Fine-Tuning π0 on RoboTwin: Cutting Open-Loop MAE 30% in Phase B2

π0 RoboTwin Phase B2 — 30k checkpoint headline stats

TL;DR — Key Takeaways

  • Phase B2 ≠ Phase B. Same lerobot/pi0_base start, same RoboTwin-unified data, same 30k steps — different recipe. Phase B2 cut aggregate open-loop MAE by 30% (0.220 → 0.154) and roughly doubled SR @ MAE 0.20 (15% → 31%) on held-out episodes.
  • Eval, not vibes. Both runs use the LeRobot open-loop harness: re-create the policy with PI0Policy.from_pretrained(...), replay held-out RoboTwin trajectories, score MSE/MAE per joint plus step success rates at thresholds.
  • Right arm got the most help. Per-joint MAE drops the most on joints 7–13 (right arm + grip), where Phase B was clearly weaker.
  • Action plots show what the metrics hide. A pred-vs-gt overlay for episode 22042 shows the policy tracking gross trajectories well, with a mid-episode discontinuity that pulls average MAE up.
  • Weights are public. The Phase B2 30k checkpoint lives at sumitagrawal/pi0-robotwin-phaseB2-30kPI0Policy.from_pretrained(...) and you’re running.

Why Open-Loop Eval (and Why It’s Honest)

π0 is a vision-language-action policy: cameras + state + a task string in, action chunks out. The cleanest way to measure “did this fine-tune learn something?” without a sim wrapper is open-loop replay:

  1. Take a held-out episode from the same dataset family.
  2. At each step, give the policy the real observation.
  3. Have it predict the next action chunk.
  4. Score the chunk against the recorded ground-truth actions.

It doesn’t close the loop on physics — that needs a sim or robot. But it isolates the policy’s behavior from compounding sim error and gives you per-step, per-joint numbers you can actually compare across runs.

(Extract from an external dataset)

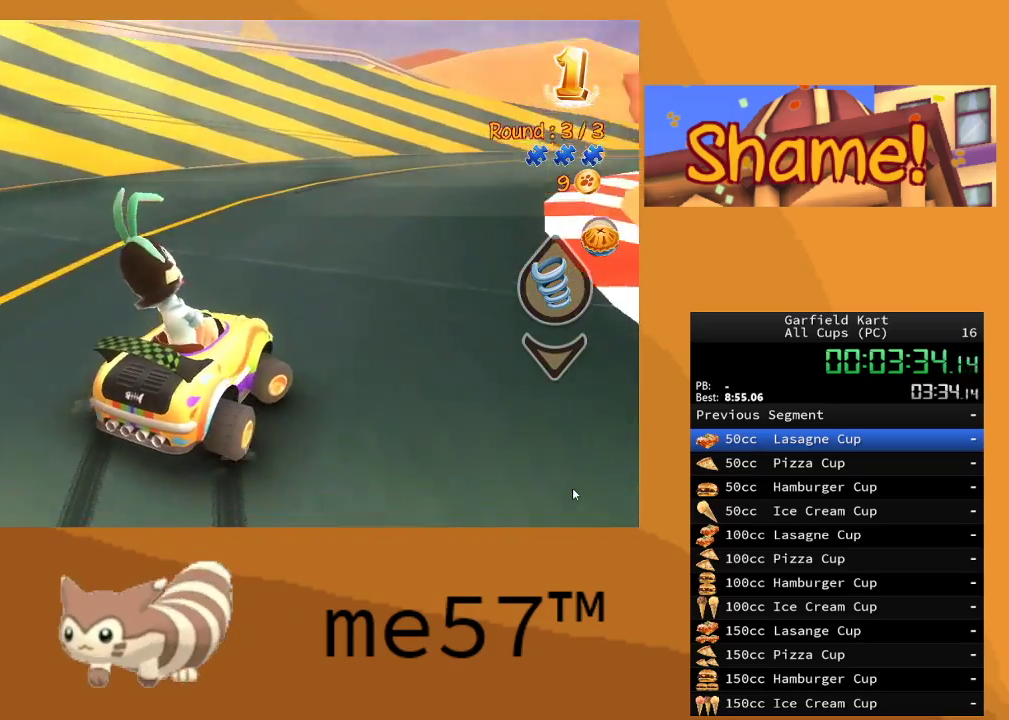
{"buttons": ["B", "R2"], "left_stick": "up-left", "right_stick": "center", "events": [[200, "left_stick", "up-left"]]}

The two runs in this post:

Run Checkpoint Episodes Aggregate MAE Aggregate MSE Runtime
Phase B pi0-phaseB-20260503-205352 / 030000 5 0.2202 0.1960 9 min
Phase B2 pi0-phaseB2-20260505-151435 / 030000 25 0.1543 0.1283 42 min

Same base model. Same step count. Phase B was the smaller pilot; Phase B2 used the refined recipe and a wider eval slice.


The Headline Numbers

Phase B vs Phase B2 — MAE and success-rate comparison

Two complementary views: MAE (lower is better) and success rate at MAE thresholds (higher is better). The success rate at threshold t is the fraction of steps where the per-step MAE is ≤ t — a forgiving but useful proxy for “did the policy at least stay in the neighborhood?”.

Metric Phase B Phase B2 Δ
Aggregate MAE 0.2202 0.1543 −30.0 %
Aggregate MSE 0.1960 0.1283 −34.5 %
SR @ MAE 0.05 0.1 % 1.0 % +0.9 pp
SR @ MAE 0.10 3.4 % 9.4 % +6.0 pp
SR @ MAE 0.20 15.1 % 30.9 % +15.8 pp
SR @ MAE 0.50 43.2 % 61.1 % +18.0 pp

The 0.20 threshold is the most operational: it’s the band where the policy is still “close enough” for replay in a sim controller, before chunk re-planning kicks in.

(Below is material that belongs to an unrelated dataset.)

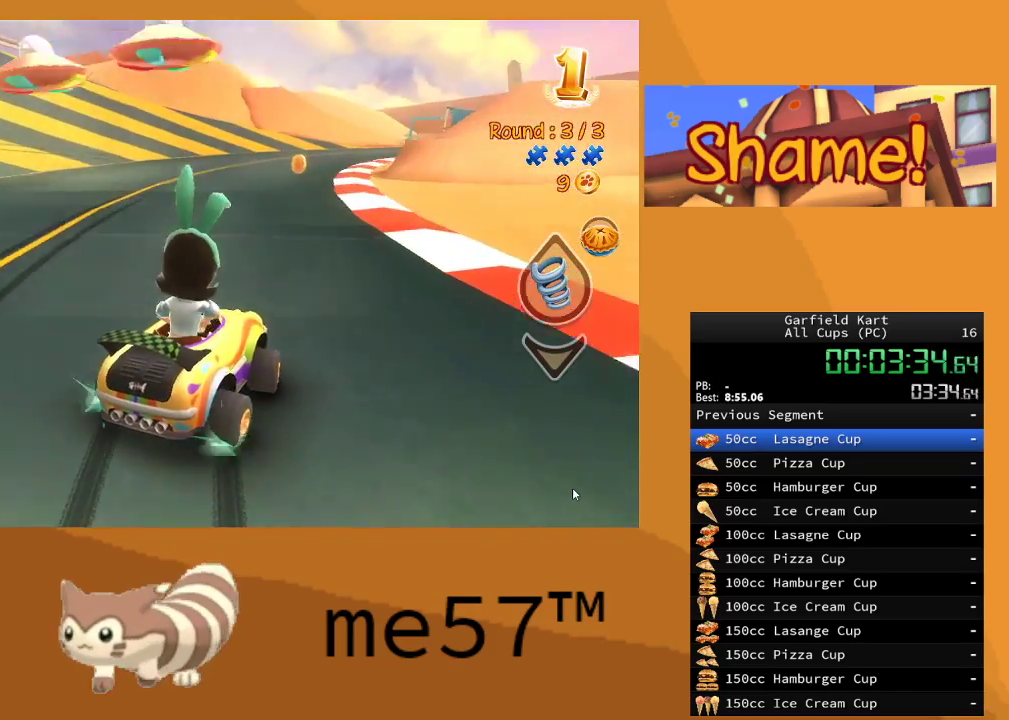
{"buttons": ["B", "R2"], "left_stick": "right", "right_stick": "center", "events": [[500, "left_stick", "right"]]}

Where the Improvement Lives: Per-Joint MAE

ALOHA-style 14-DoF actions: j0–j6 are the left arm + gripper, j7–j13 are the right arm + gripper. The two runs’ per-joint MAE side by side:

Per-joint MAE — Phase B vs Phase B2

  • Phase B already did fine on j4 (a near-static gripper-axis joint).
  • The biggest absolute drops show up on j8, j9, j12 — right-arm joints that involve wider, multi-second motions. Phase B was wobbly there; B2 tightened the tracking.
  • Left arm (j0–j6) improved more modestly; it was already in a good place.

This is exactly what you want a refinement run to look like: focused improvement on the weakest joints, no regressions elsewhere.


How Consistent Is It? Per-Episode MAE on Phase B2

Five episodes is a story. 25 is a starter distribution.

Per-episode MAE — Phase B2, 25 held-out episodes

Bars below the dashed mean line are coloured teal (better than average), above it rose. Most episodes cluster around 0.10–0.20 MAE, with a few outliers near 0.30 (longer or harder-to-track tasks).

That long tail is informative — it tells you which episode types to target next (more data, weighted sampling, or a curriculum bump on those task IDs).


What Open-Loop Looks Like (Episode 22042)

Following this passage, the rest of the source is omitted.